SERMON PREACHED at St MARY’S, NORTH OAMARU
and at St Alban’s, Kurow
ORDINARY SUNDAY 27 (3rd October) 2021
Job 23:1-9, 16-17
There was a period of scholarship – forgettably – when scholars did their best to ensure that the harsh Jesus-saying about camels passing through the eye of a needle wasn’t about camels and needles at all. Fortunately for us all that aberration was in the mediaeval era, probably not the high point of biblical interpretation. The short scholarly parenthesis is best forgotten except as a reminder that scholarly attempts to wriggle away from the harsh claims of the gospel, or from the harsh demands of Jesus, are utterly misguided. For what it’s worth another scholarly interpretation, based on Greek misspellings, suggested that the original referred to a thick cord passing through the eye of a sewing needle. That too was incorrect – and denudes the Jesus-saying of its humour. Jesus was totally capable of illustrating his points with outrageous humour, and many of his illustrations were what we might call in an internet age OTT. Sewing with camels, anyone?
But beneath the humour was a serious point. Paul would put it a different way a decade and a half after Jesus (though probably about the same period before Mark recorded Jesus’ words). All fall short of the glory of God. We live an existence the very basis of which is short-falling. Ever tried passing a camel through the eye of a needle?
So Jesus is making a point that will recur often in the scriptures. Wealth – not evil in itself – is a noise that all but inevitably drowns out the voice of God. The love of riches is the root of all evil, says Paul. Prosperity gospel preachers who claim that God is telling you to buy them a Lear Jet have somewhat missed the point of needles’ eyes and camels. The saying, as Mark records it, is in the midst of a series of Jesus-sayings that remind us that the way to God is not a picnic, and the way with God is not a stroll in the park. Jesus and his followers called it the way of the cross and even after two millennia of turning an instrument of execution into pretty jewellery and bumper stickers we haven’t quite rid ourselves of the brutality of that symbol.
Jesus spoke these words in a world that operated on what today might be called a zero sum basis. First century economic were based largely on the premise of a limited-goods society: if I have goods then you miss out, and I will attempt to do all I can to accrue goods with the result that you are increasingly beholden to me to receive even the scraps that fall from the table – as it happens a key to interpreting another Jesus moment, that we shall flag but leave for now. Some of us might recognize that it is ever thus: we may dress it up in a modern economy, but we might note, must note, that the rich do not benefit the poor by their accrual of limited resources. “The rich have got their channels in the bedrooms of the poor” wrote Cohen in a terse exposé of universal exploitation.
Jesus, then, was not mucking around beneath the gentle overtones of humour. But nor of course was he shutting the door on hope. The author of Hebrews describes the word of God – and remember John refers to Jesus as the Word – as sharper than a two edged sword.
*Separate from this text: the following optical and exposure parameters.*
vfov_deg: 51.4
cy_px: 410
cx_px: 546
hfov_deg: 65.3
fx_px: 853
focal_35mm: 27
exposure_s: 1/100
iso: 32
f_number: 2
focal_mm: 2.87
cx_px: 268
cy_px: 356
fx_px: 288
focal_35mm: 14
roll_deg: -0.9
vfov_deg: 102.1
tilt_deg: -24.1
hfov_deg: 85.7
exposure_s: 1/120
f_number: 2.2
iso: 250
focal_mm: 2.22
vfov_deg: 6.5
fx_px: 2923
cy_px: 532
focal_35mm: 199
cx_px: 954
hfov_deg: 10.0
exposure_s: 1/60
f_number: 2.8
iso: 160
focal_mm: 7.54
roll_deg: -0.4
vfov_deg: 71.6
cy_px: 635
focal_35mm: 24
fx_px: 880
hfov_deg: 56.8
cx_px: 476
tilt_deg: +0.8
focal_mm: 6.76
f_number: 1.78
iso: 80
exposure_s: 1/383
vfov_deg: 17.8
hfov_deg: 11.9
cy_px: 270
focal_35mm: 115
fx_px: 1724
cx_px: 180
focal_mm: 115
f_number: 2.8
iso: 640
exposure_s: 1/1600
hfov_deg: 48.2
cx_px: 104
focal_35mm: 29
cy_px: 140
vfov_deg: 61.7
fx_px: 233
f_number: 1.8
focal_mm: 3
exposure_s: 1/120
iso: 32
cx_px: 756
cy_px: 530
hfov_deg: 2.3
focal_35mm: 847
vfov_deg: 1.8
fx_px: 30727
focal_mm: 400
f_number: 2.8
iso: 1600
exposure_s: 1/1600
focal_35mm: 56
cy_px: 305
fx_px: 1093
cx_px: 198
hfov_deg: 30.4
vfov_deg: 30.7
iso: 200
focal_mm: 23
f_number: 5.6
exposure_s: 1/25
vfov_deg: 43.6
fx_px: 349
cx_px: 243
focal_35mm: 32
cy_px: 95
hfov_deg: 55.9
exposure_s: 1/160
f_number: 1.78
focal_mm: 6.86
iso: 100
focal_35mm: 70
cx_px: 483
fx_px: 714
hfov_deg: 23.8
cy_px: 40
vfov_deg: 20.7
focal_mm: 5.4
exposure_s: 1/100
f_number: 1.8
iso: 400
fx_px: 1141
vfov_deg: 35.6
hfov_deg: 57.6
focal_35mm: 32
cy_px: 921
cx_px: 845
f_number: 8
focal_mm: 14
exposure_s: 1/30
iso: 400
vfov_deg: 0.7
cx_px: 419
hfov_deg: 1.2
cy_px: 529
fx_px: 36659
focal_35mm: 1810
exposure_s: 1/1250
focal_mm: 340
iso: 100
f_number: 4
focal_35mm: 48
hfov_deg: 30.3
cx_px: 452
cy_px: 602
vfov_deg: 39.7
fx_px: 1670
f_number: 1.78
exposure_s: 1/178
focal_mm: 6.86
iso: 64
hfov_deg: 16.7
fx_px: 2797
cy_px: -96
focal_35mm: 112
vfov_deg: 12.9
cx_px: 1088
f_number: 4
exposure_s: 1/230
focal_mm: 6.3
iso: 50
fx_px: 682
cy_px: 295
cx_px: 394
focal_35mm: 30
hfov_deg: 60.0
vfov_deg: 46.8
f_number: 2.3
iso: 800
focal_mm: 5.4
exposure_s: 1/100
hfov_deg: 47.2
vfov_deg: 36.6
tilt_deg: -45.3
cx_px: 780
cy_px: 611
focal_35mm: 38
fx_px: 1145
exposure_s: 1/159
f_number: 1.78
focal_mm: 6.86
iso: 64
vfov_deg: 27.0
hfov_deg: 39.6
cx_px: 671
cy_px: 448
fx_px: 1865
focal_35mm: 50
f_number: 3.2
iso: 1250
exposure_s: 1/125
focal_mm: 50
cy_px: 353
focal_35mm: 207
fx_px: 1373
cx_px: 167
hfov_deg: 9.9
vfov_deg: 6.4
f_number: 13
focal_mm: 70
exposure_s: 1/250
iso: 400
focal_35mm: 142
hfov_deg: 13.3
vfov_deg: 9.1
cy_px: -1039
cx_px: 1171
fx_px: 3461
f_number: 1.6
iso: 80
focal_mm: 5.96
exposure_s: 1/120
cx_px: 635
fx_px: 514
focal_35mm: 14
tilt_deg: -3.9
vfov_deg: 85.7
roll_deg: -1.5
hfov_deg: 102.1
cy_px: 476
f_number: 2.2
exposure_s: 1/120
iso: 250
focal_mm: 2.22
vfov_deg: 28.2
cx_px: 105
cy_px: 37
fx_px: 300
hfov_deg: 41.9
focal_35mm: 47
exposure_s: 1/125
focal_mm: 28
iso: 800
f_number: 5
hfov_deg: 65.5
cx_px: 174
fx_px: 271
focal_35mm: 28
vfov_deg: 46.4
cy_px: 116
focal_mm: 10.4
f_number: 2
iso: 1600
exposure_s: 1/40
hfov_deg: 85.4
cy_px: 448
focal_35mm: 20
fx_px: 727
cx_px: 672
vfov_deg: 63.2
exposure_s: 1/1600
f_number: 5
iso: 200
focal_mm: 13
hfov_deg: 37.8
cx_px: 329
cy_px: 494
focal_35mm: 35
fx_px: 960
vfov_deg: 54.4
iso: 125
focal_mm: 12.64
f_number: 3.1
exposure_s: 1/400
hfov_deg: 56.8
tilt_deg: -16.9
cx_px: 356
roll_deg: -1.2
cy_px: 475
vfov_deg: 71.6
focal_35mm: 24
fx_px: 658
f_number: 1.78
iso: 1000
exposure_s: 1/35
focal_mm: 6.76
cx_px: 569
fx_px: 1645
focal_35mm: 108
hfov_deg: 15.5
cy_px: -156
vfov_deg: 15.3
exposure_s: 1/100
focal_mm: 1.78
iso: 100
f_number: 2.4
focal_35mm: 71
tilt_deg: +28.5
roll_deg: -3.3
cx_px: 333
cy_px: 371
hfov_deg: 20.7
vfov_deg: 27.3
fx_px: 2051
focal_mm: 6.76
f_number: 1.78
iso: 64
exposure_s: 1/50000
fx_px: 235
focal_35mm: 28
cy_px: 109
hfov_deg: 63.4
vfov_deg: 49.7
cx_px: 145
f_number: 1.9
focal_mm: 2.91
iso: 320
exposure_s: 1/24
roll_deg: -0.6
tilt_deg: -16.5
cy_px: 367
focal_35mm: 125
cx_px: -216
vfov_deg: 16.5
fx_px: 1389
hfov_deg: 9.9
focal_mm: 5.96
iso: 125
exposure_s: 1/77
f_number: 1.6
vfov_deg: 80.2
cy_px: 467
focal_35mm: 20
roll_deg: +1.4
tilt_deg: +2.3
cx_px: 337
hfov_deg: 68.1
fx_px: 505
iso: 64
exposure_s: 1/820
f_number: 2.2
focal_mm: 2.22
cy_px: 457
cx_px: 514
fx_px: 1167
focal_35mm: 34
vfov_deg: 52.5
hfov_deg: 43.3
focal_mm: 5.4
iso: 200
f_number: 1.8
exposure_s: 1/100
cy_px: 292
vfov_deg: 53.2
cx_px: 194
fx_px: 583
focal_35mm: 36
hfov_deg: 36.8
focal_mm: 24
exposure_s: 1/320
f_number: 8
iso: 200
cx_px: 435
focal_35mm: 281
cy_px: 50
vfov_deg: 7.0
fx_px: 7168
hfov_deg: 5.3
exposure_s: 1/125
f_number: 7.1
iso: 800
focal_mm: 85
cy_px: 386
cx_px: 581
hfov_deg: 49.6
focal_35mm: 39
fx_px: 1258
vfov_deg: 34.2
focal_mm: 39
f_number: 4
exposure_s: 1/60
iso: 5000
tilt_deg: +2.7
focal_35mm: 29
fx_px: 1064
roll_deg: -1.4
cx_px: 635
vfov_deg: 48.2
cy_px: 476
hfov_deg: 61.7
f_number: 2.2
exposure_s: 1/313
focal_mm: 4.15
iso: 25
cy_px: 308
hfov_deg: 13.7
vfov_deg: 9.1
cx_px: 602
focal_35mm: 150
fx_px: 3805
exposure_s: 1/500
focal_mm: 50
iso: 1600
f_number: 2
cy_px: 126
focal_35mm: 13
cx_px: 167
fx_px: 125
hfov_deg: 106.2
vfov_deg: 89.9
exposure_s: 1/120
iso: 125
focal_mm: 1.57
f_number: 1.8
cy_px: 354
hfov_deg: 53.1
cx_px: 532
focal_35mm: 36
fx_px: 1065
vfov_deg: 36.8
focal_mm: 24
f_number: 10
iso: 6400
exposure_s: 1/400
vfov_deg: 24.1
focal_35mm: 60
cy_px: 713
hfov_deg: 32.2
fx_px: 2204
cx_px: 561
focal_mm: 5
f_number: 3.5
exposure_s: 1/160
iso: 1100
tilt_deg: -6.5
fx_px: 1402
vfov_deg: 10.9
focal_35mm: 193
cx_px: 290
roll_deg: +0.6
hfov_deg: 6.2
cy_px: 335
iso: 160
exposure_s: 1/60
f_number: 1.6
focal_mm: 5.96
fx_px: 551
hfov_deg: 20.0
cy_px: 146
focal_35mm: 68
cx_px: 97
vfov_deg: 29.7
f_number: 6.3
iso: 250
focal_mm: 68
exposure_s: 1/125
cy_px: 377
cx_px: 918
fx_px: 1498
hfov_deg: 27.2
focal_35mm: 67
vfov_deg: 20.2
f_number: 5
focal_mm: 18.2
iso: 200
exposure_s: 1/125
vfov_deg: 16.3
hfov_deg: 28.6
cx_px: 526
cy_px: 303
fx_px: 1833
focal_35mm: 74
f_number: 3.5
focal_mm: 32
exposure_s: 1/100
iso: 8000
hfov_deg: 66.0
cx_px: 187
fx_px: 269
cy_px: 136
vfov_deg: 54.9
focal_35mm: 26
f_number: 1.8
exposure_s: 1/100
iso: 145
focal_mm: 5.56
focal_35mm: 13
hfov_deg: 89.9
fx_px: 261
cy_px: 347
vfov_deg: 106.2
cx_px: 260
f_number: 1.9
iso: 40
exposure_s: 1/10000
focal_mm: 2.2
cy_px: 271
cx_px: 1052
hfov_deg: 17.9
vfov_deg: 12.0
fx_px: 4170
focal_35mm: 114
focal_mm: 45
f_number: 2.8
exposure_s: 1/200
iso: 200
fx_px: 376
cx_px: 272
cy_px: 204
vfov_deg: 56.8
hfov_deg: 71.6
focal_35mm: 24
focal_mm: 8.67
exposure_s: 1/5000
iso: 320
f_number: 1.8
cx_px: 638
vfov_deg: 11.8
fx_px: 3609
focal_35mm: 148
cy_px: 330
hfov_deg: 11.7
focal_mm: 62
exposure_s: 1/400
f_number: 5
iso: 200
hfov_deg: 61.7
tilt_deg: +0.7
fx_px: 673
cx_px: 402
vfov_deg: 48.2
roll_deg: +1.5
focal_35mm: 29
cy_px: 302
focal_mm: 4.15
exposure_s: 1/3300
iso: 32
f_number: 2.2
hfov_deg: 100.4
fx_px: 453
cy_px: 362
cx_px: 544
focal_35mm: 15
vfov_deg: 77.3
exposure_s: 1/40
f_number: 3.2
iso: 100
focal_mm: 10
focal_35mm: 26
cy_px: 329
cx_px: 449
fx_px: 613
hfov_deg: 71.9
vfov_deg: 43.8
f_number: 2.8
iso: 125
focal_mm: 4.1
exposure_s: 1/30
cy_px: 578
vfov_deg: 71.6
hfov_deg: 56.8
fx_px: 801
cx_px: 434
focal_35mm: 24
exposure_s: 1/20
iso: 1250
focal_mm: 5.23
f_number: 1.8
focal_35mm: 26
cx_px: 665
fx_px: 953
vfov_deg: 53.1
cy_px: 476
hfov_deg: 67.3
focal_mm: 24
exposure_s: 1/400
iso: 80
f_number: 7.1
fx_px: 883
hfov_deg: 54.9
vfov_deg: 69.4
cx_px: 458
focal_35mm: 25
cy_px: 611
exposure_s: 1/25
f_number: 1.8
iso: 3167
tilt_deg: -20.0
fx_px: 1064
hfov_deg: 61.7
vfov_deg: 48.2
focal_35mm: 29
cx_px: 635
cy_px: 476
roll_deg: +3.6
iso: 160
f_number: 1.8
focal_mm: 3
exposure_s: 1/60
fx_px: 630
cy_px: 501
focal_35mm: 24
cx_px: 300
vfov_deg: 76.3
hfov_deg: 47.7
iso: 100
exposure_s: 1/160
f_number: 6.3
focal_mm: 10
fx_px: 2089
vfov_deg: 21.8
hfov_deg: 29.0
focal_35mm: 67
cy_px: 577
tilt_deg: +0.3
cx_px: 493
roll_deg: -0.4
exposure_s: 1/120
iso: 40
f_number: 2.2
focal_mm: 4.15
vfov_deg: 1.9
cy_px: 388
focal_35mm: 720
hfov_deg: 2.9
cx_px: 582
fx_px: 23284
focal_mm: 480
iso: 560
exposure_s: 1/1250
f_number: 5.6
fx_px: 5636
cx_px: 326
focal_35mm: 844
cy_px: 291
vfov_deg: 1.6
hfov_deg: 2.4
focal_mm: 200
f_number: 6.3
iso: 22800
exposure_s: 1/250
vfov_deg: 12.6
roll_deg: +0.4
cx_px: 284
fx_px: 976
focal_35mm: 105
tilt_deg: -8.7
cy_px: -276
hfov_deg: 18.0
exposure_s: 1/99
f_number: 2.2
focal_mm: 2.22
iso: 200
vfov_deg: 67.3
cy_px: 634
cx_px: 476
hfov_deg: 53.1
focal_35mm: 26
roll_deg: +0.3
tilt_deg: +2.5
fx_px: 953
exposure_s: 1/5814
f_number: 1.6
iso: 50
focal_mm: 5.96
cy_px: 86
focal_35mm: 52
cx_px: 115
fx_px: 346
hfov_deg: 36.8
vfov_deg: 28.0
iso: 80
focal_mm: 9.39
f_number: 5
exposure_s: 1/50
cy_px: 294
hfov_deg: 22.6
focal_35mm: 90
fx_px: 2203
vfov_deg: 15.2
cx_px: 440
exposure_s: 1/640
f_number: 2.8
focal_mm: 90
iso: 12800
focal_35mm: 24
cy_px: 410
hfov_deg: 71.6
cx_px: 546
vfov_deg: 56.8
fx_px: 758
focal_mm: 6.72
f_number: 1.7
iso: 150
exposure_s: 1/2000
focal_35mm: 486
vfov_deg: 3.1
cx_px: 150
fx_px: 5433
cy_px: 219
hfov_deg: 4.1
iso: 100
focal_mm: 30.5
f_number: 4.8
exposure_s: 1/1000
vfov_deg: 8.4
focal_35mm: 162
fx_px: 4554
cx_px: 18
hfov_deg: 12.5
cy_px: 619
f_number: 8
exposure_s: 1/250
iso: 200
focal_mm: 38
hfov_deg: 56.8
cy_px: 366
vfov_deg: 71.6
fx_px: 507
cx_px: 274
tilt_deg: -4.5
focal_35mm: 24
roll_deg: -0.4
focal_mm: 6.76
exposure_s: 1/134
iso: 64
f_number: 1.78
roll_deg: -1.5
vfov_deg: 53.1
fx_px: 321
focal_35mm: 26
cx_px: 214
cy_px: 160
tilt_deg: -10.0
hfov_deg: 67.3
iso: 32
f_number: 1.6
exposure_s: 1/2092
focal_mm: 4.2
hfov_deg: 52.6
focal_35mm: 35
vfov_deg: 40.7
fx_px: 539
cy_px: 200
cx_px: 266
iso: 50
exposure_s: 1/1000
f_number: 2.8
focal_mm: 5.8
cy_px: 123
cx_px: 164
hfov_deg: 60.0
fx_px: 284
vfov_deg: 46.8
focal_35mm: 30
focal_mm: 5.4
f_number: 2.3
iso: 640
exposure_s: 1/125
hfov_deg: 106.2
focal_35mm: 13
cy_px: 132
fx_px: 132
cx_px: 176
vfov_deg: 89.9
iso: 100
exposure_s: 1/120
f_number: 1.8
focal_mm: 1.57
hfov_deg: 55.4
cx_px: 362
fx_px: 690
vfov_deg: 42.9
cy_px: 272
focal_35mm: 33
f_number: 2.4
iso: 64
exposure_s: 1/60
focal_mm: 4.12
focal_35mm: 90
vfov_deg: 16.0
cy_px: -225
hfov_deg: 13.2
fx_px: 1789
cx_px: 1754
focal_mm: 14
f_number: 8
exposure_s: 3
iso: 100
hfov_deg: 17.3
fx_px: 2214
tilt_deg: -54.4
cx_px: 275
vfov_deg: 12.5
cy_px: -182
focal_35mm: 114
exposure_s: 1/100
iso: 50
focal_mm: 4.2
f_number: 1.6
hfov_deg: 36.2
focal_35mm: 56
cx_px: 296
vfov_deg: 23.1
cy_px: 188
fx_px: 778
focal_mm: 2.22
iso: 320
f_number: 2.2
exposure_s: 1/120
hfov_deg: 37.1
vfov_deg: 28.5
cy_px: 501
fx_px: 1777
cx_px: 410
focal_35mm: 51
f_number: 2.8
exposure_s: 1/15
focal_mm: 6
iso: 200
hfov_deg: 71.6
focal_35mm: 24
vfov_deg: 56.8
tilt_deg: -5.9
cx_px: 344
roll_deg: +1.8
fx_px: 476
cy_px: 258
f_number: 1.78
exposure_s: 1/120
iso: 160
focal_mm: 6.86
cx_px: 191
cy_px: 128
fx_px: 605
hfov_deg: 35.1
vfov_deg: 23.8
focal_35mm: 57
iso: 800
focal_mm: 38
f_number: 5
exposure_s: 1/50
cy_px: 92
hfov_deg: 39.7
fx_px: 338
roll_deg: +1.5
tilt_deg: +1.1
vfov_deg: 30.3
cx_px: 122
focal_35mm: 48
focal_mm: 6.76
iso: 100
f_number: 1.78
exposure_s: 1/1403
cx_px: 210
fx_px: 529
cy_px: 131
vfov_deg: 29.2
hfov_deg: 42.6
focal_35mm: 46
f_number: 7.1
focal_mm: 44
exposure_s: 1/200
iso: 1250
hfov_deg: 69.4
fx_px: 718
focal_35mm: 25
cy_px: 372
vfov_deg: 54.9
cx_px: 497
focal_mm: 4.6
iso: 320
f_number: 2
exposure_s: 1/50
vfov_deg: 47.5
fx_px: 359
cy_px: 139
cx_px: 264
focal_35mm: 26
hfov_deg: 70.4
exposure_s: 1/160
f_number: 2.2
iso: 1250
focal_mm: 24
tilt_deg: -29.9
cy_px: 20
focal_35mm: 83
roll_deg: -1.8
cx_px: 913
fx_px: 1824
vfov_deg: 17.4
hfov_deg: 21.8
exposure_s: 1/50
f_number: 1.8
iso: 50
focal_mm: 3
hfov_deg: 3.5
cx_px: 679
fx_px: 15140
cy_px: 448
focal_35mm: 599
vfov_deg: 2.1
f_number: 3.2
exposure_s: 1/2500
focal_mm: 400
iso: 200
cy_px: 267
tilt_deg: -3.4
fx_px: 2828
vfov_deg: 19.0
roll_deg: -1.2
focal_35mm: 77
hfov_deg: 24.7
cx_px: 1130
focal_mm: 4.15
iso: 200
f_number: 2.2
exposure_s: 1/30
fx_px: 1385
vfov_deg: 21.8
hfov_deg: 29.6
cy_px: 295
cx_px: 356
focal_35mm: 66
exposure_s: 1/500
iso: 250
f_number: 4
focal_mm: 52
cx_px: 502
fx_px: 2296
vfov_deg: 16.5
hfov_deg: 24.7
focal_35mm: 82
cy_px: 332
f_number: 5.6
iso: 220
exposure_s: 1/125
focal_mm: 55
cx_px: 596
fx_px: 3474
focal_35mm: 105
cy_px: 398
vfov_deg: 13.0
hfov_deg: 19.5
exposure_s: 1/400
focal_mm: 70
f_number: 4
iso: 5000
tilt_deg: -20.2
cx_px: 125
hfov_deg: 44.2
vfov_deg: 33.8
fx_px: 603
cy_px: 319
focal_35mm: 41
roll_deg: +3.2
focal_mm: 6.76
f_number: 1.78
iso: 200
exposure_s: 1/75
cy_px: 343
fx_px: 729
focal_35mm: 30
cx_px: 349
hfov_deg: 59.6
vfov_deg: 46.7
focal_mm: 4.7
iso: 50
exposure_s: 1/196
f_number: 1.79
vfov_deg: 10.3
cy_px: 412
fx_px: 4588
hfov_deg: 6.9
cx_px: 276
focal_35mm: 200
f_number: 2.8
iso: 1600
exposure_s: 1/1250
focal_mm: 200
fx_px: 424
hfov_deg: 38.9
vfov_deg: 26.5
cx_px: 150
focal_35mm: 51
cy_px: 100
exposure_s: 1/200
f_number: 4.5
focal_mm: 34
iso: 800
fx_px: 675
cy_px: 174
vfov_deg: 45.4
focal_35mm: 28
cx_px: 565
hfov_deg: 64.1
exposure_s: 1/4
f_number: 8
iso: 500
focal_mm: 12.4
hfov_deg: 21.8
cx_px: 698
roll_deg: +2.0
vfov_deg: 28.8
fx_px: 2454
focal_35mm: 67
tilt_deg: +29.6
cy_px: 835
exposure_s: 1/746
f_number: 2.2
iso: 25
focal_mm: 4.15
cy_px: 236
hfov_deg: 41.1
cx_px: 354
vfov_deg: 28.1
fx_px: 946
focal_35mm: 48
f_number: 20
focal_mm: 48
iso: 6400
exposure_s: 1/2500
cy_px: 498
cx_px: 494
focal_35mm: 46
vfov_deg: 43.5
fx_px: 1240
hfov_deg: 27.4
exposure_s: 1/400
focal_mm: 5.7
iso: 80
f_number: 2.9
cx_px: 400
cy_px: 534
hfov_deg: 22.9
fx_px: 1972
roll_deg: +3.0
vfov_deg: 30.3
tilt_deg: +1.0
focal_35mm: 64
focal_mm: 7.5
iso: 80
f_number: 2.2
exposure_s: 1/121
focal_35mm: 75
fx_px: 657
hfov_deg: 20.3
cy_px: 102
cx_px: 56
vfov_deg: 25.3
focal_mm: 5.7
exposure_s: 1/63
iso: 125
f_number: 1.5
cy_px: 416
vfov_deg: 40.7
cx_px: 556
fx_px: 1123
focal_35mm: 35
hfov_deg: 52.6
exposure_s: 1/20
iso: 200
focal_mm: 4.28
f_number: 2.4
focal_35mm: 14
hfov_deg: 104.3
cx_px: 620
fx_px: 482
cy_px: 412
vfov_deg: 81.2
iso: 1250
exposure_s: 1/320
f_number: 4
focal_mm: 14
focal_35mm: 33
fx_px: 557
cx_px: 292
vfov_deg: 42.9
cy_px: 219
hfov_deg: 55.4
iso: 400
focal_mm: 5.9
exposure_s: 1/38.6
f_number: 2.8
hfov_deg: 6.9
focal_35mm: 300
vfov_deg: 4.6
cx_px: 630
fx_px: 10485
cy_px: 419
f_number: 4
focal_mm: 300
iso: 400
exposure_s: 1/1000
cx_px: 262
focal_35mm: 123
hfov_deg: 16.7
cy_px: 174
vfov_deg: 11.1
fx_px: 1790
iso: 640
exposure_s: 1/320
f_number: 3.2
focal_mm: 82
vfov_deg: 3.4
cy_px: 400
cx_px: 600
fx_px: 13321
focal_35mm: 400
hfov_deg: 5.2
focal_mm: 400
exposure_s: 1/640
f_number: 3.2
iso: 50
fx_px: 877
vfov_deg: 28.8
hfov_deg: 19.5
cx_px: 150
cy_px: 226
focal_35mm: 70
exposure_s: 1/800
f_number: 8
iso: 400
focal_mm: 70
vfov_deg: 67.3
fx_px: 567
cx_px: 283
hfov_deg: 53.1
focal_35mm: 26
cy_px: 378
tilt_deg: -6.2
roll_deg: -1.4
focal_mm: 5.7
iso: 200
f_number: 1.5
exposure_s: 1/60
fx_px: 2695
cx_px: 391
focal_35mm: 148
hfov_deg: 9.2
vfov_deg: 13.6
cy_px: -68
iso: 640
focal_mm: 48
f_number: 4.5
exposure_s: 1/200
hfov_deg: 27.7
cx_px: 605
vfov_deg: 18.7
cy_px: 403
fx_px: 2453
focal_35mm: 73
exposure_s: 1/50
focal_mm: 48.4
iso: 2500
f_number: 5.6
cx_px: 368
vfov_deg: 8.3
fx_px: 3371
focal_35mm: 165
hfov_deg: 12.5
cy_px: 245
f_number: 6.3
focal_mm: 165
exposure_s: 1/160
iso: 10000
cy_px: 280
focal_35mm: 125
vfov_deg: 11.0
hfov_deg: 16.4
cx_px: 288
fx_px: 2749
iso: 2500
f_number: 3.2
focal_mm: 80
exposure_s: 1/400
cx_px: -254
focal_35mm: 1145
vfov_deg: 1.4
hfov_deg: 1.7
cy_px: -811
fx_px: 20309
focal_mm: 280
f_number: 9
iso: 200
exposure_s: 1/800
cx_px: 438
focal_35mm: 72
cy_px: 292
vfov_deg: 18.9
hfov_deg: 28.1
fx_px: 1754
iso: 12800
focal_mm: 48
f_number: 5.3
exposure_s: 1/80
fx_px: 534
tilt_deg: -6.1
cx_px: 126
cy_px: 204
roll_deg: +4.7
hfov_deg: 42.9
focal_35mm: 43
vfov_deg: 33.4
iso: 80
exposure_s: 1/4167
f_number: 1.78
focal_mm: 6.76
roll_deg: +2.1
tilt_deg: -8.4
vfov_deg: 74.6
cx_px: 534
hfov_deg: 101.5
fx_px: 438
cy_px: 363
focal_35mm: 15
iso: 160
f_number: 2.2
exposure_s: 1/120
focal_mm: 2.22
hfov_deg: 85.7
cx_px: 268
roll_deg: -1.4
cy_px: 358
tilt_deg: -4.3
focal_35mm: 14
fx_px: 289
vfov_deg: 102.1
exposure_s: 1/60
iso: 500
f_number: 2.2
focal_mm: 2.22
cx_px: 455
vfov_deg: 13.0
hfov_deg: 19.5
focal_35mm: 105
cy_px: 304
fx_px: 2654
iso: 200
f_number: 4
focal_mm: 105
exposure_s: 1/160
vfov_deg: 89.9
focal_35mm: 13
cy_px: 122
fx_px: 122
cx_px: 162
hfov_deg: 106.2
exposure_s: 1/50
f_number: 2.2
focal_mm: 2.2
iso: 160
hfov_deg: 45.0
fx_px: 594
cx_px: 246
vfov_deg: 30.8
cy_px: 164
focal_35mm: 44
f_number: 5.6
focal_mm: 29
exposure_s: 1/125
Jesus himself speaks of the choices he presents as providing no in-between spots – and indeed the witness of his ancestors simply foreshadowed that: chose this day who you will serve. Binaries may be unpopular in post-modern society but in some of the contexts of our faith binaries are a thing. The thing. Though I don’t think here we are talking about choosing heaven or hell, as many would tell us. But that’s a complex subject for another time. What we are choosing is the difficult path that is Christ-following, as against other paths that are not.
The more important point that the author of Hebrews is making is that we are surrendering ourselves to a Saviour, a priest, a God who has been there done that. Matthew and mark make this point when they tell the visual tale of Jesus Temptation in the Wilderness. Whatever we might be seduced by along our journey, Jesus has had bigger issues to deal with. And yes we will fall short – it’s not even that we will succeed. Paul too constantly talks about the human, even the follower-of-Jesus-humans – volition to failure. Except that this is not the end. The Christ who has been there – even to the point of utter godforsakenness, will pick us up, wind us up, patch us up and send us on into his footsteps one again.
And the strange thing is that this side of the grave we won’t see the outcome of the journey. But it’s the journey Jesus leads us on. Scholars give it fancy names – divinization, as I prefer to call it, or theosis, the transformation into the likeness of God that we were always designed to attain from the moment of our creation.
The answer to the infamous kids’ question “are we there yet?” I’m afraid, is no. It is awfully hard to get camels through the eyes of needles, and we have an equally awful lot of distractions from that task. But with the help of God and beyond our sight we can and will.